The Consumer Financial Protection Bureau (CFPB) said Friday (May 17) that it has filed a lawsuit in federal court against a debt-collection agency that, the agency said, violated the Fair Debt Collection Practices Act.
The lawsuit targets Forster & Garbus, LLP, a debt-collection law firm based in New York. According to the allegations by the CFPB, the debt-collection firm represented to “consumers that attorneys were meaningfully involved in its lawsuits when, in fact, attorneys were not meaningfully involved in preparing or filing them. The Bureau’s complaint also alleges that Forster & Garbus violated the Consumer Financial Protection Act’s prohibition against deceptive acts and practices by making such representations to consumers through its lawsuits.”
The CFPB said it is seeking “an injunction against Forster & Garbus, as well as damages, redress to consumers, disgorgement of ill-gotten gains, and the imposition of a civil money penalty.” Left unspecified was the amount of damages being sought.
The complaint, filed Friday with the U.S. District Court, Eastern District of New York, alleges that “since at least January 2015,” the firm “relied on non-attorney support staff, automation, and both a cursory and deficient review of account files to attempt to collect more than 99,000 debts that consumers allegedly owe to Forster & Garbus’s clients.”
The government watchdog agency said the Fair Debt Collection Protection Act provides consumers with clear protections from harassment by debt collectors. It also lays out straightforward options to address or dispute debts.

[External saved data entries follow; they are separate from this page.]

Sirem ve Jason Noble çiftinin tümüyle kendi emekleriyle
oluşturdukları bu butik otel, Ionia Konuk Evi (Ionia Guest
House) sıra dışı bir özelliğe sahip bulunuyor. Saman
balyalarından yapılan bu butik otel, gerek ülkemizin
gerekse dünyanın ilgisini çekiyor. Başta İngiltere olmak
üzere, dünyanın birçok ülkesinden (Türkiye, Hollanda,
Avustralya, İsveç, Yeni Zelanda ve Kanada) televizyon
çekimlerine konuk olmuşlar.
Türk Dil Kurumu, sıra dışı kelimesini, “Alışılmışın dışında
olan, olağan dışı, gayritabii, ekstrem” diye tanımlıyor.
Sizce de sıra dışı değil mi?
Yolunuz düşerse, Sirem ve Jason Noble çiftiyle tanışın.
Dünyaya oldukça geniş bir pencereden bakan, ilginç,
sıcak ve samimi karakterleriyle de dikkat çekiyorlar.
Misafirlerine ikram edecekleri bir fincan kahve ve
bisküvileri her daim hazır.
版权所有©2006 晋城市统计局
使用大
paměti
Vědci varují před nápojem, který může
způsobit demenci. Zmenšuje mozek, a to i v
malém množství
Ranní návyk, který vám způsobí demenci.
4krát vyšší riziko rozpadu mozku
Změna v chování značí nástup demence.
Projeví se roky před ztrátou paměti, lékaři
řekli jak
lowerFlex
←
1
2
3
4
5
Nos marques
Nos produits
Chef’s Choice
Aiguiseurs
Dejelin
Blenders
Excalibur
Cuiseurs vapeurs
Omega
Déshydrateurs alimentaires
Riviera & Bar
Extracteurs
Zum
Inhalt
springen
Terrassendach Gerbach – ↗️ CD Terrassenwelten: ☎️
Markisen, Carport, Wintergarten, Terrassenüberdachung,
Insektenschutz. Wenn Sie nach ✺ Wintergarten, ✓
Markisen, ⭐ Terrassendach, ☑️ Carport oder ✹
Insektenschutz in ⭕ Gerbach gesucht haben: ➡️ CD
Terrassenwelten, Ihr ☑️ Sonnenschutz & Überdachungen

Debt collections have been the second largest generator of consumer complaints to the CFPB since it added them to its complaint database in June of 2013. Mortgages have dominated the top spot since the database was rolled out in 2012. One-third of all complaints in 2017 were about debt collections. Consumers complain about agencies hounding them day and night, threatening their relatives and harassing them at work.